Coming back across the snowfield
We headed back across the rocky part of the traverse and soon reached the top of the first couloir. This looked almost steep enough to glissade, which I tried a little at first, but then chose to walk down to get around some exposed rocks that presented a potential hazard. Once I got past these, I glissaded a little ways. While stopping briefly, a rock the size of a microwave fell from the wall above the couloir to the south and bounced down, across the gully, and into the rocks below. This freaked me out a bit, since the rock just fell; no one had knocked it down or anything like that. I took a few steps down, and then figured that I just wanted to get the hell out of that gully as quickly as possible, and glissaded the rest of the way. The snow was getting warm and soft, and I postholed a few times on the way back to camp.

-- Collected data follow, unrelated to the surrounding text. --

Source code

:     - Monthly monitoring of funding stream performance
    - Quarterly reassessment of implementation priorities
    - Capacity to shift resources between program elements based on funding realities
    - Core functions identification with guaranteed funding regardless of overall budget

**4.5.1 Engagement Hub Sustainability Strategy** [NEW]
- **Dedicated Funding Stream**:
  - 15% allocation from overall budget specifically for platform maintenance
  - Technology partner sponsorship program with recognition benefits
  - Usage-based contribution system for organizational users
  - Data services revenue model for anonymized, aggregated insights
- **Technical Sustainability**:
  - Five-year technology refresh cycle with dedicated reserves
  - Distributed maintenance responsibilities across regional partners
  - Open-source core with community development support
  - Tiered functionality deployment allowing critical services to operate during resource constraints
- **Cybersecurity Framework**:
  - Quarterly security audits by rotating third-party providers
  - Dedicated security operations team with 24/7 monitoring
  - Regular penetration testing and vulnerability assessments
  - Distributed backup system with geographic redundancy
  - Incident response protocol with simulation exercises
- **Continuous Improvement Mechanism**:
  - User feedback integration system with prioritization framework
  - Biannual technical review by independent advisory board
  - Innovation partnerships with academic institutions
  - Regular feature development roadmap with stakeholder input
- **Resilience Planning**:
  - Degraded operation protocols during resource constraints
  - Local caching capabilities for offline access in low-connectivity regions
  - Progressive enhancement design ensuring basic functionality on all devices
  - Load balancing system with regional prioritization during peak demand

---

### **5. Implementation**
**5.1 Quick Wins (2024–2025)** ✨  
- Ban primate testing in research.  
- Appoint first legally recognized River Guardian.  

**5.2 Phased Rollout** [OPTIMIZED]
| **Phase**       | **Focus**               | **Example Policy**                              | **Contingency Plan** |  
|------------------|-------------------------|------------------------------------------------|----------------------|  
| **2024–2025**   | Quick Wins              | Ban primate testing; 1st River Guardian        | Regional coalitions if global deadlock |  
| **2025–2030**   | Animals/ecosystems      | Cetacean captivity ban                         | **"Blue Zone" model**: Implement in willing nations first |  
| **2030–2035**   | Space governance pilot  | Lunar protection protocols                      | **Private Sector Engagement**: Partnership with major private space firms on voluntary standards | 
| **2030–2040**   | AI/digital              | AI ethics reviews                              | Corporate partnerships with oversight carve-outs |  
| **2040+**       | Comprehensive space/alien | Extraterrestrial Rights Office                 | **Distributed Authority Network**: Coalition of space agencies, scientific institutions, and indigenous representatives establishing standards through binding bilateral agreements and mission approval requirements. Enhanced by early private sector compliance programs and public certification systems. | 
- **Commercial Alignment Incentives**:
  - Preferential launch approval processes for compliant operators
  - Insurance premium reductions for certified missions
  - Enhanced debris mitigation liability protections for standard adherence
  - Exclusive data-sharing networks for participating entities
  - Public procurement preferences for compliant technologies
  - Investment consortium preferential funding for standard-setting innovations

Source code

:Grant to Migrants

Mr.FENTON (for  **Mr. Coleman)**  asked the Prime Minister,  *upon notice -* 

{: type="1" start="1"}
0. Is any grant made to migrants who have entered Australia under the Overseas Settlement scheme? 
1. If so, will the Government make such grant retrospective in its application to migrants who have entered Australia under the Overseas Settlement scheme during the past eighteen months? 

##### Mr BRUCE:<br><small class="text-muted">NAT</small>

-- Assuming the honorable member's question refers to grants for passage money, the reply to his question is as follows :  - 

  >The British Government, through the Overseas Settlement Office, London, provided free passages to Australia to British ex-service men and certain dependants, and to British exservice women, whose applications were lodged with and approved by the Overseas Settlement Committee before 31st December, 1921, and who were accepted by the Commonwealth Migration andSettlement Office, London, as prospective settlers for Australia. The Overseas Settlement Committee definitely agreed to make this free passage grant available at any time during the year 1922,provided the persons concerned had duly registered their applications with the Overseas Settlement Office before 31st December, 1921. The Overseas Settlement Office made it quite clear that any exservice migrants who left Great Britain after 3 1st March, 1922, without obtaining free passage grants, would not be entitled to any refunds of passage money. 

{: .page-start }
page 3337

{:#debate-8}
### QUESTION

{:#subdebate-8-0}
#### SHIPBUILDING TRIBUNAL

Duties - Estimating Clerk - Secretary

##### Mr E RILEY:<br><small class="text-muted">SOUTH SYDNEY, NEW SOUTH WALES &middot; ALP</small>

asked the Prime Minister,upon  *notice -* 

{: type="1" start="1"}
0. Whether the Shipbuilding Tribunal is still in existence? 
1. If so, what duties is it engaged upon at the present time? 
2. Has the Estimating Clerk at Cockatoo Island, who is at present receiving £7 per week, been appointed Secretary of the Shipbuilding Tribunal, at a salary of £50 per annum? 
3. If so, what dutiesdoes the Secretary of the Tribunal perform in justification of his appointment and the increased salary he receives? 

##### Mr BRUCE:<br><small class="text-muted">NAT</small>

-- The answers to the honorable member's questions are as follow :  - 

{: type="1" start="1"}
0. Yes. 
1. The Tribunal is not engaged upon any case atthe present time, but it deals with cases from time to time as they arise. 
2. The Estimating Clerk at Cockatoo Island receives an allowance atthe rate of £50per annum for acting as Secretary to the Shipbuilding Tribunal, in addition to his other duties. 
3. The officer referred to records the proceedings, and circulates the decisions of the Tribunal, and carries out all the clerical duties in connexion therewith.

It was probably about 12:30 or so when I reached the campsite again. I took off my boots and changed into shorts, then rested in my tent while waiting for the others to get back – they arrived probably about 15 minutes after I did. At about 13:30, I realized that no one else wanted to pack up and leave any time soon, so I figured I'd just hike out by myself since I needed to get back to Gunnison at a decent hour so I could get up for school the following day. I got my stuff together, said goodbye to everyone, and left camp around 14:30 or so. The hike back down the road (all the way down this time, since I was solo), was uneventful and hot. I had no problems crossing the stream at the log bridge, and was back at the car by 17:30.
Overall, the weather was great, the snow was in great condition, and it was a good group of people to climb with.
*I don't have pictures of the hourglass, because I really didn't want to stop and take my camera out of my pack at that point, but it was still holding a lot of snow, though if the temperatures stay warm, that might change quickly.